- WHAT THE TASK ASKS
Out of the lines below, please list those that hold the string "output".

- DATA IN THIS EXERCISE
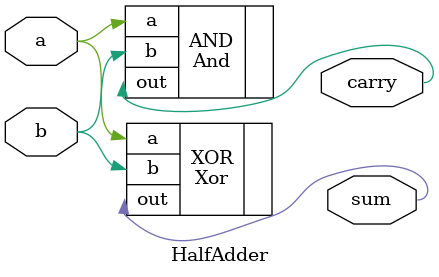
<source format=v>
/**
 * Computes the sum of two bits.
 */
`include "Xor.v"
`default_nettype none
module HalfAdder(
	input wire a,		//1-bit input
	input wire b,		//1-bit inpur
	output wire sum,	//Right bit of a + b
	output wire carry	//Lef bit of a + b
);

// your implementation comes here:
    // Xor(a=a, b=b, out=sum);
    // And(a=a, b=b, out=carry);

    Xor XOR(.a(a),.b(b),.out(sum));
    And AND(.a(a),.b(b),.out(carry));

endmodule

</source>
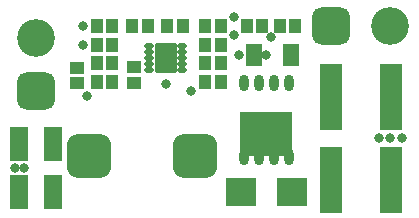
<source format=gts>
G04*
G04 #@! TF.GenerationSoftware,Altium Limited,Altium Designer,20.1.7 (139)*
G04*
G04 Layer_Color=8388736*
%FSLAX25Y25*%
%MOIN*%
G70*
G04*
G04 #@! TF.SameCoordinates,340D3123-0E3B-44FA-9BA9-5BA34B2CC4A0*
G04*
G04*
G04 #@! TF.FilePolarity,Negative*
G04*
G01*
G75*
%ADD28R,0.04540X0.04147*%
%ADD29R,0.04343X0.04737*%
%ADD30R,0.04147X0.04540*%
%ADD31R,0.17335X0.14895*%
%ADD32O,0.03162X0.05524*%
%ADD33R,0.05918X0.11430*%
%ADD34R,0.04737X0.04343*%
G04:AMPARAMS|DCode=35|XSize=17.45mil|YSize=31.62mil|CornerRadius=5.98mil|HoleSize=0mil|Usage=FLASHONLY|Rotation=90.000|XOffset=0mil|YOffset=0mil|HoleType=Round|Shape=RoundedRectangle|*
%AMROUNDEDRECTD35*
21,1,0.01745,0.01965,0,0,90.0*
21,1,0.00548,0.03162,0,0,90.0*
1,1,0.01197,0.00983,0.00274*
1,1,0.01197,0.00983,-0.00274*
1,1,0.01197,-0.00983,-0.00274*
1,1,0.01197,-0.00983,0.00274*
%
%ADD35ROUNDEDRECTD35*%
G04:AMPARAMS|DCode=36|XSize=72.96mil|YSize=102.49mil|CornerRadius=5.95mil|HoleSize=0mil|Usage=FLASHONLY|Rotation=0.000|XOffset=0mil|YOffset=0mil|HoleType=Round|Shape=RoundedRectangle|*
%AMROUNDEDRECTD36*
21,1,0.07296,0.09059,0,0,0.0*
21,1,0.06106,0.10249,0,0,0.0*
1,1,0.01190,0.03053,-0.04530*
1,1,0.01190,-0.03053,-0.04530*
1,1,0.01190,-0.03053,0.04530*
1,1,0.01190,0.03053,0.04530*
%
%ADD36ROUNDEDRECTD36*%
%ADD37R,0.10446X0.09265*%
%ADD38R,0.05328X0.07493*%
%ADD39R,0.07493X0.22060*%
G04:AMPARAMS|DCode=40|XSize=147.76mil|YSize=145.8mil|CornerRadius=38.45mil|HoleSize=0mil|Usage=FLASHONLY|Rotation=0.000|XOffset=0mil|YOffset=0mil|HoleType=Round|Shape=RoundedRectangle|*
%AMROUNDEDRECTD40*
21,1,0.14776,0.06890,0,0,0.0*
21,1,0.07087,0.14580,0,0,0.0*
1,1,0.07690,0.03543,-0.03445*
1,1,0.07690,-0.03543,-0.03445*
1,1,0.07690,-0.03543,0.03445*
1,1,0.07690,0.03543,0.03445*
%
%ADD40ROUNDEDRECTD40*%
G04:AMPARAMS|DCode=41|XSize=126.11mil|YSize=126.11mil|CornerRadius=33.53mil|HoleSize=0mil|Usage=FLASHONLY|Rotation=0.000|XOffset=0mil|YOffset=0mil|HoleType=Round|Shape=RoundedRectangle|*
%AMROUNDEDRECTD41*
21,1,0.12611,0.05906,0,0,0.0*
21,1,0.05906,0.12611,0,0,0.0*
1,1,0.06706,0.02953,-0.02953*
1,1,0.06706,-0.02953,-0.02953*
1,1,0.06706,-0.02953,0.02953*
1,1,0.06706,0.02953,0.02953*
%
%ADD41ROUNDEDRECTD41*%
%ADD42C,0.12611*%
%ADD43C,0.02769*%
%ADD44C,0.03162*%
D28*
X25591Y48632D02*
D03*
Y53750D02*
D03*
D29*
X37303Y61614D02*
D03*
X31988D02*
D03*
X37303Y67913D02*
D03*
X31988D02*
D03*
X60925D02*
D03*
X55610D02*
D03*
X68209D02*
D03*
X73524D02*
D03*
X31988Y55315D02*
D03*
X37303D02*
D03*
X73524Y49016D02*
D03*
X68209D02*
D03*
D30*
X43898Y67913D02*
D03*
X49016D02*
D03*
X68307Y61614D02*
D03*
X73425D02*
D03*
X82087Y67913D02*
D03*
X87205D02*
D03*
X93110D02*
D03*
X98228D02*
D03*
X37205Y49016D02*
D03*
X32087D02*
D03*
X68307Y55315D02*
D03*
X73425D02*
D03*
D31*
X88583Y31917D02*
D03*
D32*
X96083Y24213D02*
D03*
X91083D02*
D03*
X86083D02*
D03*
X81083D02*
D03*
Y48622D02*
D03*
X86083D02*
D03*
X91083D02*
D03*
X96083D02*
D03*
D33*
X17323Y12608D02*
D03*
X6299D02*
D03*
Y28356D02*
D03*
X17323D02*
D03*
D34*
X44488Y54035D02*
D03*
Y48720D02*
D03*
D35*
X60630Y61033D02*
D03*
Y59065D02*
D03*
Y57096D02*
D03*
Y55128D02*
D03*
Y53159D02*
D03*
X49606D02*
D03*
Y55128D02*
D03*
Y57096D02*
D03*
Y59065D02*
D03*
Y61033D02*
D03*
D36*
X55118Y57096D02*
D03*
D37*
X80118Y12608D02*
D03*
X97047D02*
D03*
D38*
X84350Y58071D02*
D03*
X96752D02*
D03*
D39*
X130118Y16545D02*
D03*
X110039D02*
D03*
X130118Y44104D02*
D03*
X110039D02*
D03*
D40*
X29626Y24419D02*
D03*
X64862D02*
D03*
D41*
X11811Y46072D02*
D03*
X110236Y67726D02*
D03*
D42*
X129921D02*
D03*
X11811Y63789D02*
D03*
D43*
X52854Y57096D02*
D03*
X57382D02*
D03*
X55118Y60836D02*
D03*
Y53356D02*
D03*
D44*
X7874Y20482D02*
D03*
X63540Y46154D02*
D03*
X77953Y70669D02*
D03*
X125984Y30512D02*
D03*
X129921D02*
D03*
X55118Y48435D02*
D03*
X79528Y58071D02*
D03*
X77953Y64764D02*
D03*
X90158Y63976D02*
D03*
X88583Y58071D02*
D03*
X4724Y20482D02*
D03*
X28819Y44606D02*
D03*
X27559Y61614D02*
D03*
Y67913D02*
D03*
X133858Y30512D02*
D03*
M02*

</source>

- ANSWER TO THE EXERCISE
	output wire sum,	//Right bit of a + b
	output wire carry	//Lef bit of a + b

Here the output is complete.